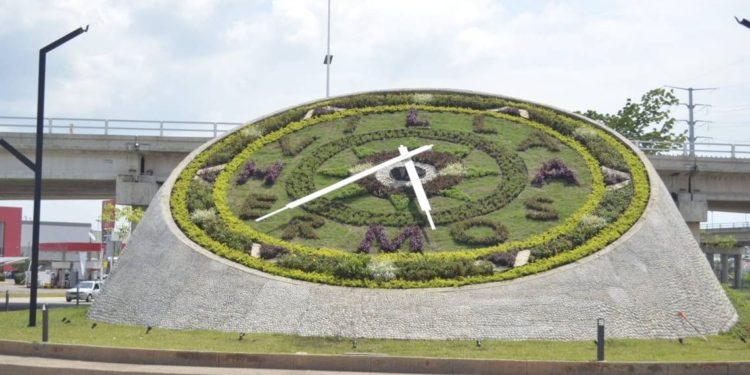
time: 5:37
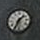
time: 1:34
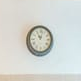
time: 11:02
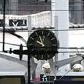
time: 9:56
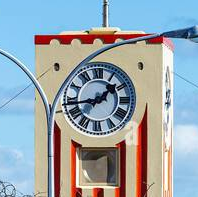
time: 1:43
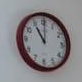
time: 11:00
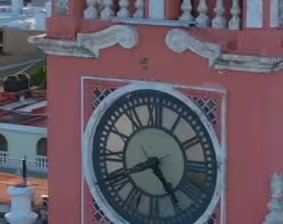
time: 4:40
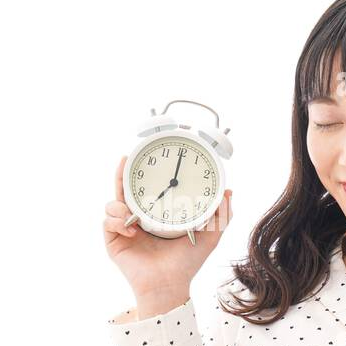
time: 7:00
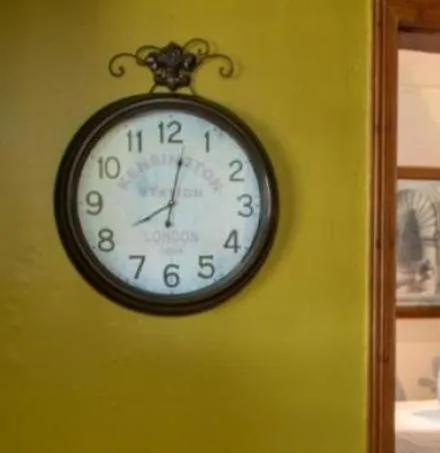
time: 8:02
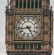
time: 4:42
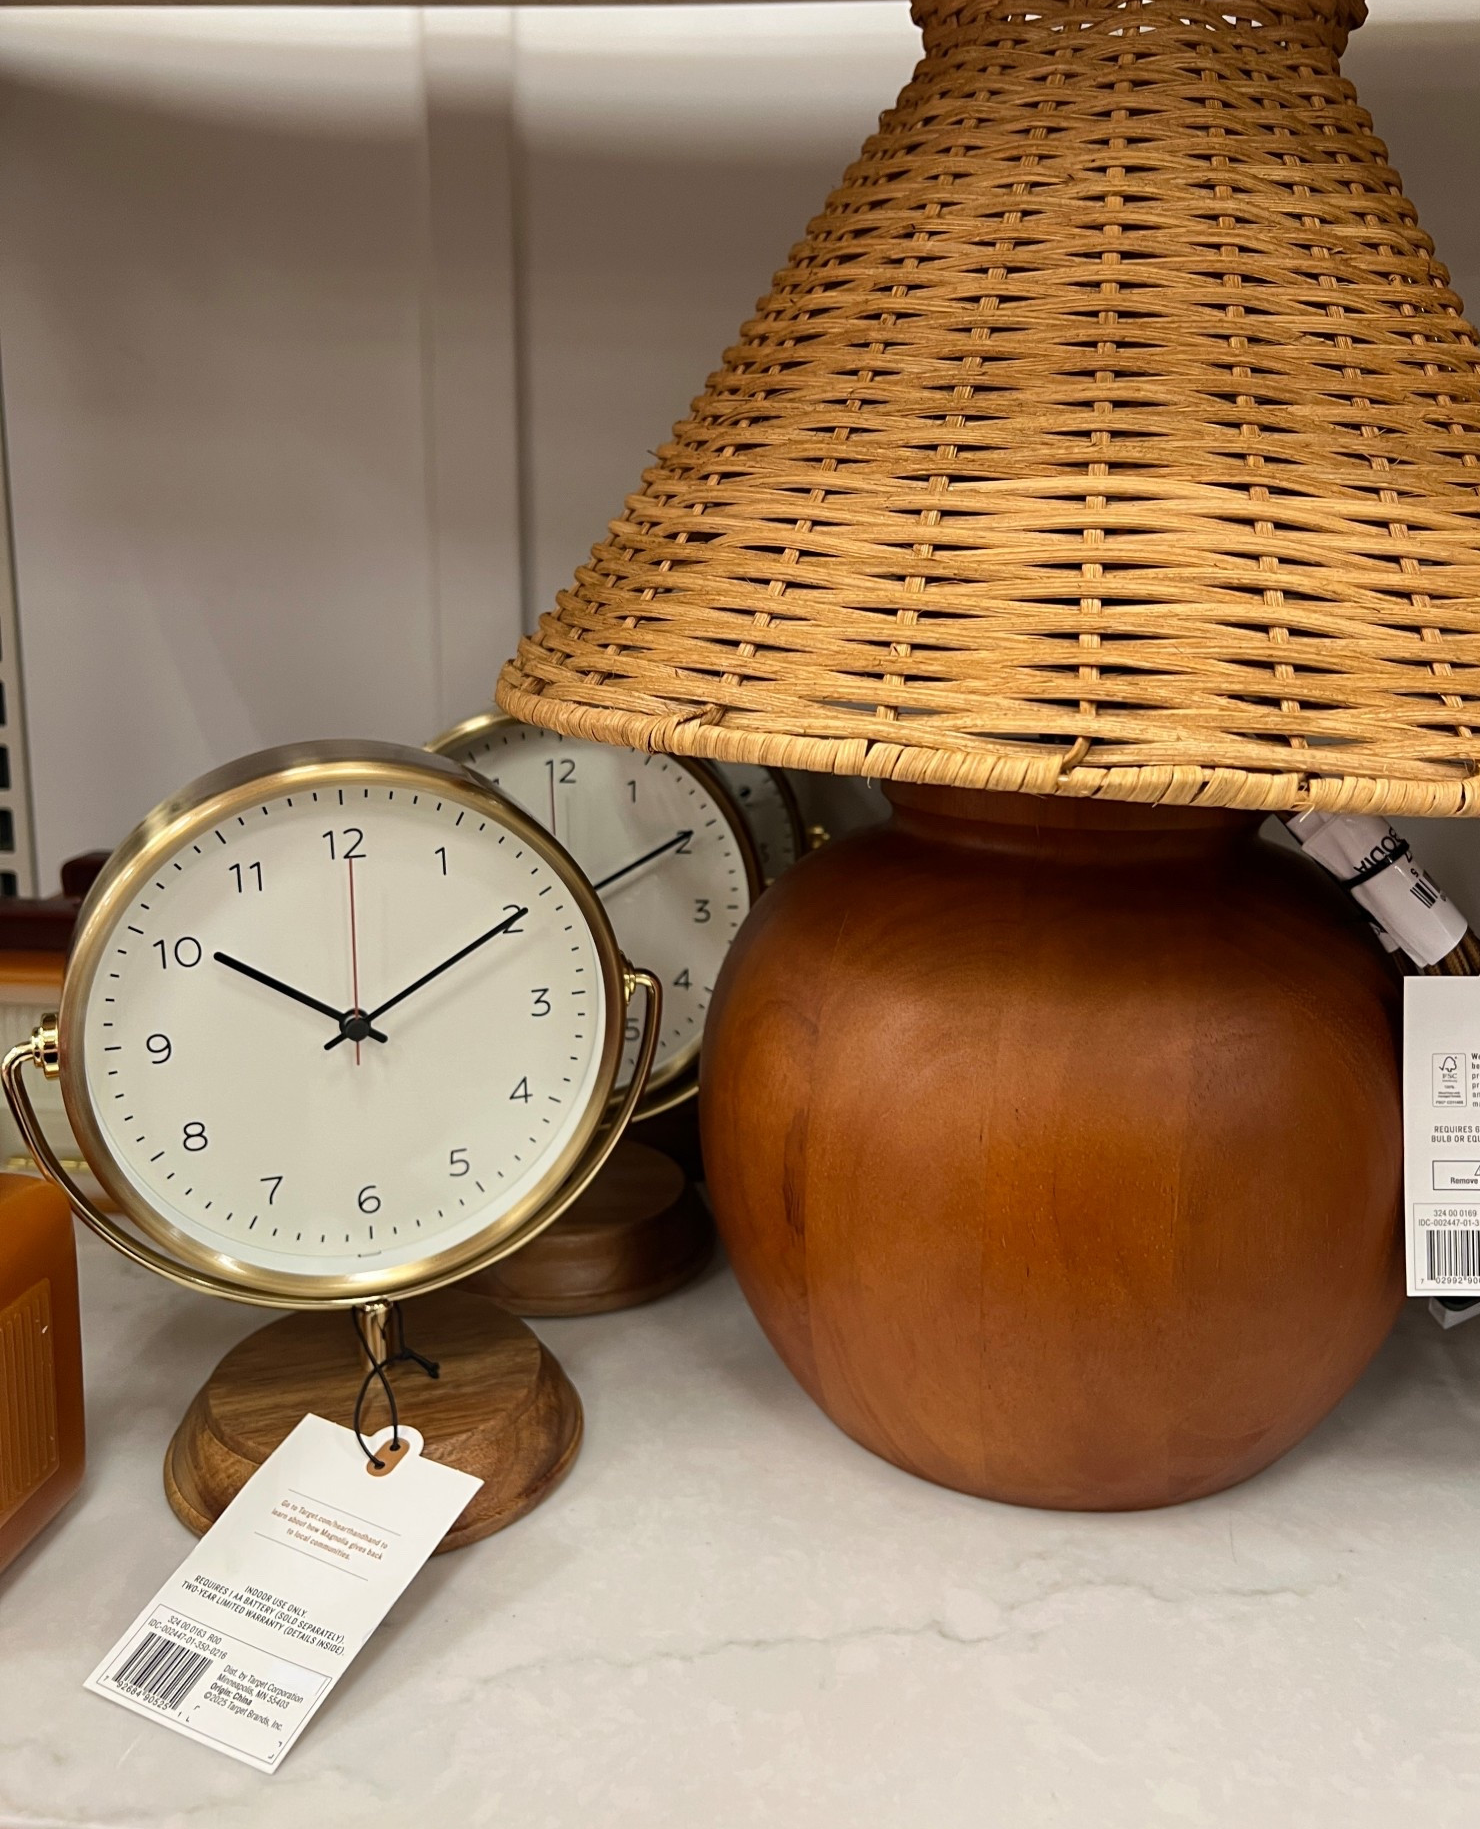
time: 10:09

YOUR INSTRUCTIONS: Swap "time" for "reading" throughout the lines above and give them again with nothing else changed. Omit the pictures.

COMPLETE RESPONSE:
reading: 5:37
reading: 1:34
reading: 11:02
reading: 9:56
reading: 1:43
reading: 11:00
reading: 4:40
reading: 7:00
reading: 8:02
reading: 4:42
reading: 10:09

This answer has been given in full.